Unitarianism had that reputation about up until the point where public atheism became acceptable for intellectuals, at which point both it and deism collapsed in numbers and the Unitarians began to align themselves more with religious humanism to survive.

I’m just echoing other posters here, but any church more conservative than the Methodists is going to be very insistent on the literal resurrection of Christ. If that’s not something you’re comfortable with, well, I wonder seriously what would even compel you to find Christianity interesting.

If what you’re looking for is a vague sense of belief in a higher power that doesn’t ask you to sign on to any specific dogma, well, I agree that the Unitarians say that’s what they’re offering… but obviously they’ve found a different set of dogmas to promote. There’s no such thing as a church without dogma.

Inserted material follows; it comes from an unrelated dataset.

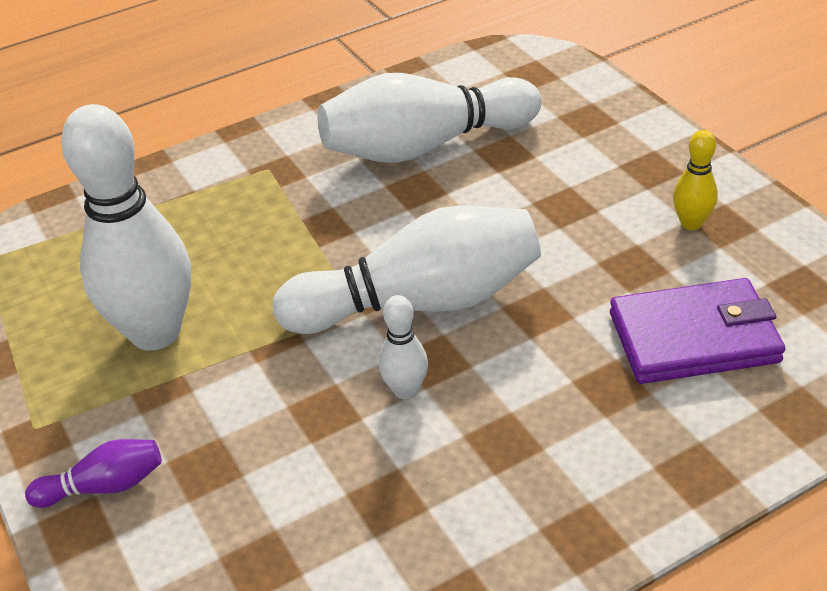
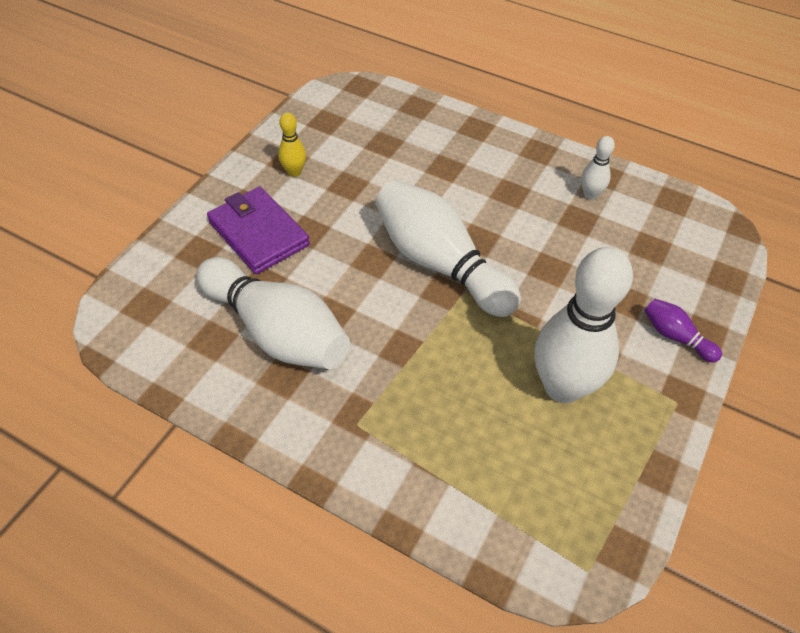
camera: 125 degrees left, 10 degrees up
white bowling pin [379,295,428,400] -> white bowling pin moved to [581,136,615,200]
purple wallet [610,278,785,384] -> purple wallet moved to [207,186,310,274]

The reality is that most churchgoers are moral busybodies, and either you agree with the things they’re busybodying about (whatever they are) or you don’t. Churches with any sort of vitality, whatever side of the culture war they’re on, are anything but vague.

People often talk about church as a place to find “a sense of community”, but I couldn’t disagree more: if you want community qua community, you’d be much better off going for a walk, reconnecting with friends, talking to family members, or joining a hobby club. Depending on your local culture, you’ll still face some level of moral policing. But if religious convictions aren’t your thing, maybe you’re better off finding a place where the topic of conversation is your thing.

I like to think of church as a hobby club, where the hobby is “having particular moral and supernatural beliefs.” If you have strong convictions on those, it’s great. If not, it’s like joining a DnD group when you don’t like imaginative play.